Form 8-K

 

 

UNITED STATES

SECURITIES AND EXCHANGE COMMISSION

WASHINGTON, D.C. 20549

 

 

FORM 8-K

 

 

CURRENT REPORT

PURSUANT TO SECTION 13 OR 15(d) OF THE

SECURITIES EXCHANGE ACT OF 1934

Date of Report (Date of earliest event reported):

October 26, 2009 (October 20, 2009)

 

 

Asbury Automotive Group, Inc.

(Exact name of registrant as specified in its charter)

 

 

Delaware

(State or other jurisdiction of incorporation)

 

001-31262   01-0609375
(Commission File Number)   (IRS Employer Identification No.)

 

2905 Premiere Parkway NW, Suite 300   30097
(Address of principal executive offices)   (Zip Code)

(770) 418-8200

(Registrant’s telephone number, including area code)

None

(Former name or former address, if changed since last report)

Check the appropriate box below if the Form 8-K filing is intended to simultaneously satisfy the filing obligation of the registrant under any of the following provisions:

 

¨ Written communications pursuant to Rule 425 under the Securities Act (17 CFR 230.425)

 

¨ Soliciting material pursuant to Rule 14a-12 under the Exchange Act (17 CFR 240.14a-12)

 

¨ Pre-commencement communications pursuant to Rule 14d-2(b) under the Exchange Act (17 CFR 240.14d-2(b))

 

¨ Pre-commencement communications pursuant to Rule 13e-4(c) under the Exchange Act (17 CFR 240.13e-4(c))

 

 

 


Item 5.02 Departure of Directors or Certain Officers; Election of Directors; Appointment of Certain Officers; Compensatory Arrangements of Certain Officers.

As previously disclosed, effective February 9, 2009, the following named executive officers of Asbury Automotive Group, Inc. (the “Company”) had voluntarily agreed to reduce their salaries by 10% for the duration of 2009: Charles R. Oglesby, the Company’s President and Chief Executive Officer, Craig T. Monaghan, the Company’s Senior Vice President and Chief Financial Officer, Philip R. Johnson, the Company’s Vice President of Human Resources, and Keith R. Style, the Company’s Vice President of Finance.

On October 20, 2009, at a meeting of the Compensation Committee of the Board of Directors of the Company (the “Compensation Committee”), the Compensation Committee approved the reinstatement of the full salaries of the above-named named executive officers of the Company, effective November 1, 2009.

 

Item 5.03 Amendments to Articles of Incorporation or Bylaws; Change in Fiscal Year

On and effective as of October 21, 2009, the Board of Directors of the Company amended the Amended and Restated By-Laws of the Company (the “By-Laws”).
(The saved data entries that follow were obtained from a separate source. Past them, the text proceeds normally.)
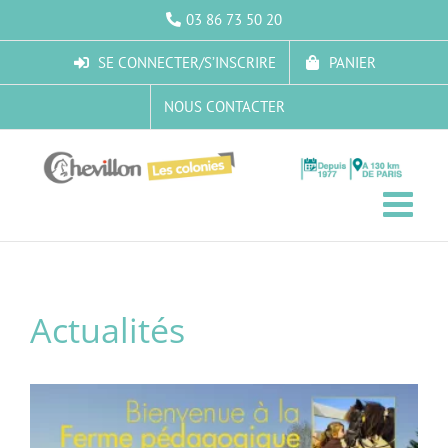
Passer
03 86 73 50 20
au
contenu
SE CONNECTER/S’INSCRIRE
PANIER
NOUS CONTACTER
Actualités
The amendments clarify the procedures to be followed, and the type of information that must be included, with respect to a stockholder notice relating to director nominees or other business and, in some cases, expand the disclosure requirements in connection with making a stockholder proposal. The foregoing description of the amendments to the By-Laws is qualified in its entirety by reference to the full text of the By-Laws, as so amended, which are filed as Exhibit 3.1 hereto and incorporated herein by reference.

 

Item 9.01 Financial Statements and Exhibits.

(d) Exhibits.

 

Exhibit

No.

  

Description

3.1    By-Laws of Asbury Automotive Group, Inc., as amended to date.

 

2


SIGNATURE

Pursuant to the requirements of the Securities Exchange Act of 1934, the registrant has duly caused this report to be signed on its behalf by the undersigned hereunto duly authorized.

 

  ASBURY AUTOMOTIVE GROUP, INC.
Date: October 26, 2009   By:  

/S/    CHARLES R. OGLESBY        

  Name:   Charles R. Oglesby
  Title:   President & Chief Executive Officer


EXHIBIT INDEX

 

Exhibit

No.

  

Description

3.1    By-Laws of Asbury Automotive Group, Inc., as amended to date.